BEIJING (AFP) – Secretary of State Antony Blinken began talks in China yesterday on the highest-level trip by a United States (US) official in nearly five years as the two powers looked to notch down the temperature in an escalating rivalry.
Both sides have voiced guarded hope of improving communication and preventing conflict, with the world’s two largest economies at odds on an array of issues from trade to technology and regional security.
Blinken and his aides opened the two-day visit by meeting Foreign Minister Qin Gang at an ornately decorated state villa in Beijing’s ancient Diaoyutai gardens, where the Chinese hosts will later throw a banquet dinner.
Qin and Blinken walked along a red carpet and shook hands next to a pair of national flags standing in front of a painting of craggy mountains and wispy clouds.
Blinken earlier said he would seek to avoid “miscalculations” and to “responsibly manage” relations with the country identified by US policymakers across party lines as the greatest challenge to Washington’s global primacy.
He was originally scheduled to visit in February but abruptly scrapped his plans as the US protested – and later shot down – what it said was a Chinese spy balloon flying over its soil.
US President Joe Biden played down the balloon episode as Blinken was heading to China, saying: “I don’t think the leadership knew where it was and knew what was in it and knew what was going on.”

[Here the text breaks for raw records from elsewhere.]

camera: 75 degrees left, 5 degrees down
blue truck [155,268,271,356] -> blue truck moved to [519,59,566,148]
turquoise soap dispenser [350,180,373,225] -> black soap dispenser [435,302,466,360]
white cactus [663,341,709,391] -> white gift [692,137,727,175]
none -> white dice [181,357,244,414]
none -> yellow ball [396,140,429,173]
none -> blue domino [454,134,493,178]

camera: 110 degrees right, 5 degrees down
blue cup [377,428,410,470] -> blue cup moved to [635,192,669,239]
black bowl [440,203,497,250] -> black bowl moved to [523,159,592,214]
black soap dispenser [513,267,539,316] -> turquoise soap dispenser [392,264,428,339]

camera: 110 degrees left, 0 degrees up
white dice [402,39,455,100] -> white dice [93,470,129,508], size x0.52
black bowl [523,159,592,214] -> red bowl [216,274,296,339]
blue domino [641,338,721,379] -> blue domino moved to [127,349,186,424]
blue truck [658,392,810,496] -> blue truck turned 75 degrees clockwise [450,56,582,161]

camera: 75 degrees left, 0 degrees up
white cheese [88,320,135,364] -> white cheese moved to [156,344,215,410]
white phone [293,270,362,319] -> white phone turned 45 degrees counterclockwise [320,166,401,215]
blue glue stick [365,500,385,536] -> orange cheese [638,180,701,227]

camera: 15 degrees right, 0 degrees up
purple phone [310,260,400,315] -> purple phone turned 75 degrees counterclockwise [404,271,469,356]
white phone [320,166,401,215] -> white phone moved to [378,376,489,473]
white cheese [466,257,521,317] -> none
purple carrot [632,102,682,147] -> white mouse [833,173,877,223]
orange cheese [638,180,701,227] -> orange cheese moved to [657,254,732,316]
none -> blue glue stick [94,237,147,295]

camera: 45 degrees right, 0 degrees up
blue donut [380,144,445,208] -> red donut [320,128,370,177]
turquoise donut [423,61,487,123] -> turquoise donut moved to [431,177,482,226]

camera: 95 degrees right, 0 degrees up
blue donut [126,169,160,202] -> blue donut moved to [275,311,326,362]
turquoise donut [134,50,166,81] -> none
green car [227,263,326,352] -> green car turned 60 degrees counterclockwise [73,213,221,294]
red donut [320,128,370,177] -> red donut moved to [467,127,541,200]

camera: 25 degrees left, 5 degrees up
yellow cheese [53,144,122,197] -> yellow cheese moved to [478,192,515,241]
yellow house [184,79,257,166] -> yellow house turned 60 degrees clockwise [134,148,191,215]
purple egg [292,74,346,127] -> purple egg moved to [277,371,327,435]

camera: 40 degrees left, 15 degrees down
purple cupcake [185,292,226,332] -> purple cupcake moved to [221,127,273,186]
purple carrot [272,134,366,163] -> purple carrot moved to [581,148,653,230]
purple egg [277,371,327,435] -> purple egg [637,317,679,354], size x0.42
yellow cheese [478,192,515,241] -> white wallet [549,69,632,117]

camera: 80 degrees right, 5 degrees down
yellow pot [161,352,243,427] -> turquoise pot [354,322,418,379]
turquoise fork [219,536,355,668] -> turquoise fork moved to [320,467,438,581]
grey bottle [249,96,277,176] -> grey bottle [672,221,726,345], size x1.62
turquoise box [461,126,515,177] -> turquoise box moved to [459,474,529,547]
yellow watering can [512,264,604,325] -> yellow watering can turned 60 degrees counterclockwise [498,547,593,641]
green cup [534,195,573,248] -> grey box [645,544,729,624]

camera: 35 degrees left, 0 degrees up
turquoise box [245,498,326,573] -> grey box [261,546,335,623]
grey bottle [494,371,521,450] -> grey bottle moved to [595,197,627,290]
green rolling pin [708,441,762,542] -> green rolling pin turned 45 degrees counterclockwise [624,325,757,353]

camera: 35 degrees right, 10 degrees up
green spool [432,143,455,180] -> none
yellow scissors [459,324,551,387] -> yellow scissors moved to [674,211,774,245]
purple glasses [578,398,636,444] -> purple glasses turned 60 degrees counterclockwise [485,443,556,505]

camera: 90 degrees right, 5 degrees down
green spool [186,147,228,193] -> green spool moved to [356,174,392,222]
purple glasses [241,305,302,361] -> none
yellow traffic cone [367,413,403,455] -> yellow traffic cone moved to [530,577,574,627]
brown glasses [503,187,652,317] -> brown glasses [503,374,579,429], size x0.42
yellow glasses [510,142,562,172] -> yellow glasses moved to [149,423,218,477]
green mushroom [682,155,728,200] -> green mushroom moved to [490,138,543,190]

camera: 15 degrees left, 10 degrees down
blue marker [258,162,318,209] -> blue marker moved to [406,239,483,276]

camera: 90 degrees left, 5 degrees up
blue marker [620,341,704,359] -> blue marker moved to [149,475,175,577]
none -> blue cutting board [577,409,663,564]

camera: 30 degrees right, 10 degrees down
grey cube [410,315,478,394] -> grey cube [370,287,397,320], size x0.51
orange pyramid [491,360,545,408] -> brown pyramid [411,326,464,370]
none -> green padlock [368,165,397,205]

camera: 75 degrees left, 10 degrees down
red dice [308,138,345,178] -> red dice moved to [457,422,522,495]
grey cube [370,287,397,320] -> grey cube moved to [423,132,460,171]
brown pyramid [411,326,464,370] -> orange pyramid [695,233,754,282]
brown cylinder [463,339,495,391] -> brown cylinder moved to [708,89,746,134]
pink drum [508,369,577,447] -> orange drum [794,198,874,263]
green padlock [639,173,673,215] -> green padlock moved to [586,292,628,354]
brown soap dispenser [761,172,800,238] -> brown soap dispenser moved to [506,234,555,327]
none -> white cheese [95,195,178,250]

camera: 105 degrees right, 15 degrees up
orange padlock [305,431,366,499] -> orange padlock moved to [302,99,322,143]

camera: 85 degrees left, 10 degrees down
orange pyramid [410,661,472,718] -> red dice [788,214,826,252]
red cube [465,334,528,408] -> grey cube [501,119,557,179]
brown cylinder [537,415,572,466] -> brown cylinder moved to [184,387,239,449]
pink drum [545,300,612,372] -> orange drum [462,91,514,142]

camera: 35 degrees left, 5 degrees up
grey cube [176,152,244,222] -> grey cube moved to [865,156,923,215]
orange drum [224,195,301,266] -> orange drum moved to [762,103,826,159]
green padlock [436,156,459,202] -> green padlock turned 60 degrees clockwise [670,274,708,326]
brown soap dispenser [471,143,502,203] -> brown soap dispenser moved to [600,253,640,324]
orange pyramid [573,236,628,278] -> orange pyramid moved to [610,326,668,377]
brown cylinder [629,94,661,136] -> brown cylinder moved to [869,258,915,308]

“I think it was more embarrassing than it was intentional,” Biden told reporters on Saturday.
Biden said he hoped to again meet President Xi Jinping after their lengthy and strikingly cordial meeting in November on the sidelines of a Group of 20 summit in Bali.
“I’m hoping that, over the next several months, I’ll be meeting with Xi again and talking about legitimate differences we have but also how there’s areas we can get along,” Biden said.
The two leaders are likely to attend the next G20 summit, in September in New Delhi, and Xi is invited to travel to San Francisco in November when the US hosts the Asia-Pacific Economic Cooperation forum.